Directions:
Pick out every line of the records that contains the string "series", matching case exactly, and copy each one.

Source information:
• • • •

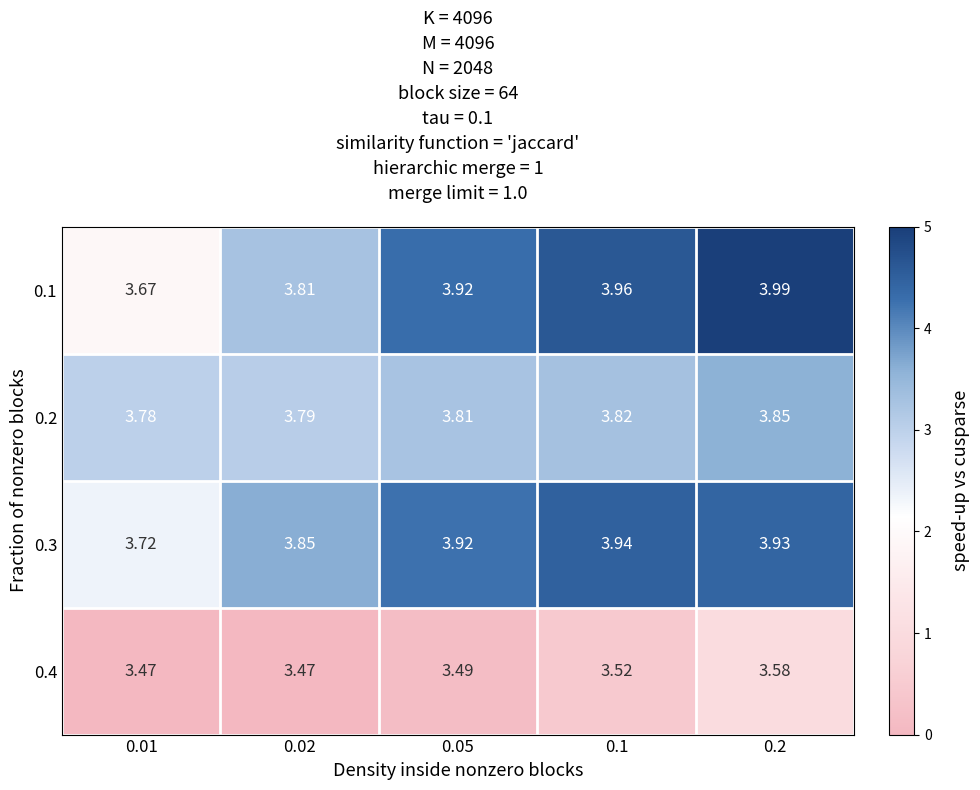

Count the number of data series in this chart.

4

• • • •

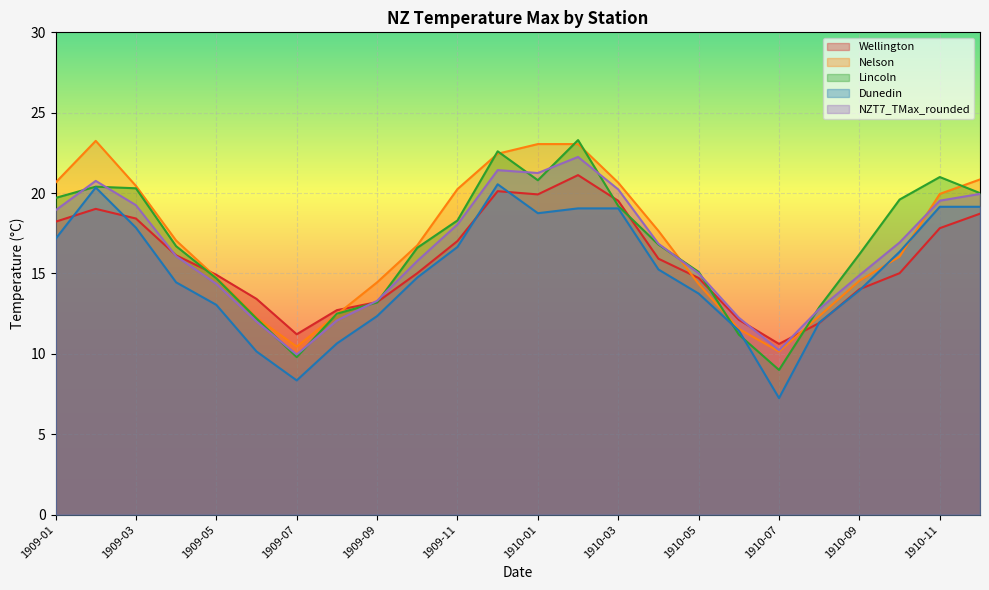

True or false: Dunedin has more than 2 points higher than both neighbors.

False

• • • •

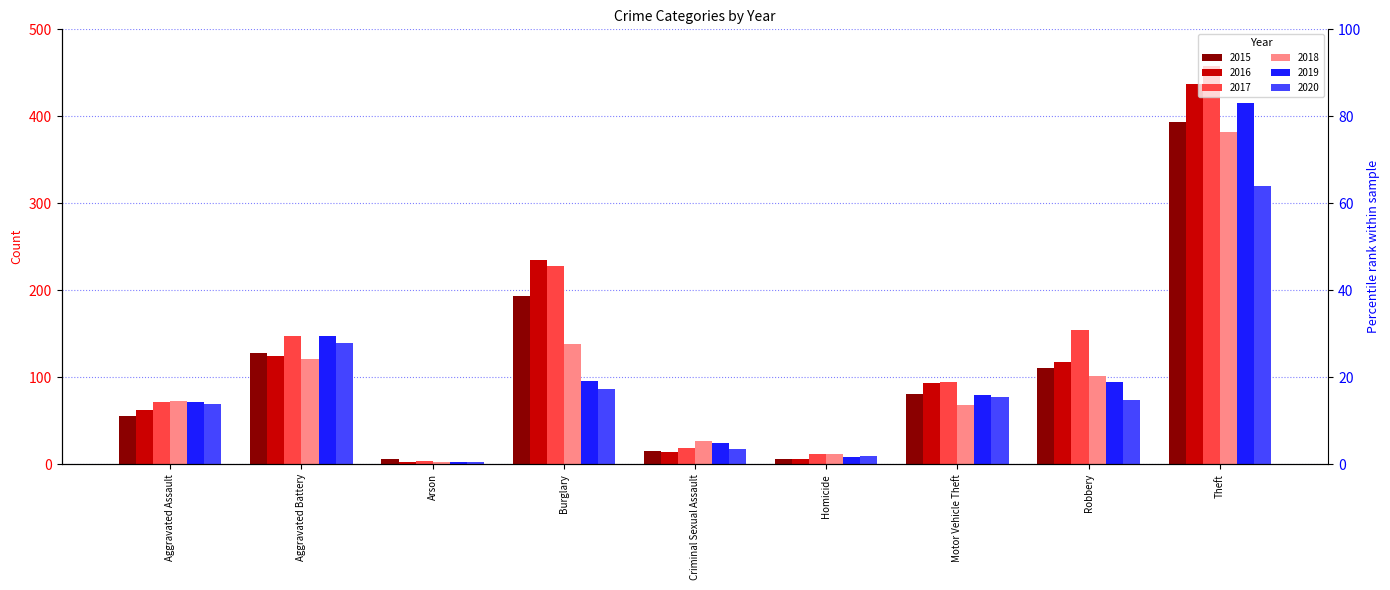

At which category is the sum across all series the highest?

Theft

• • • •

Answer to the problem:
Count the number of data series in this chart.
At which category is the sum across all series the highest?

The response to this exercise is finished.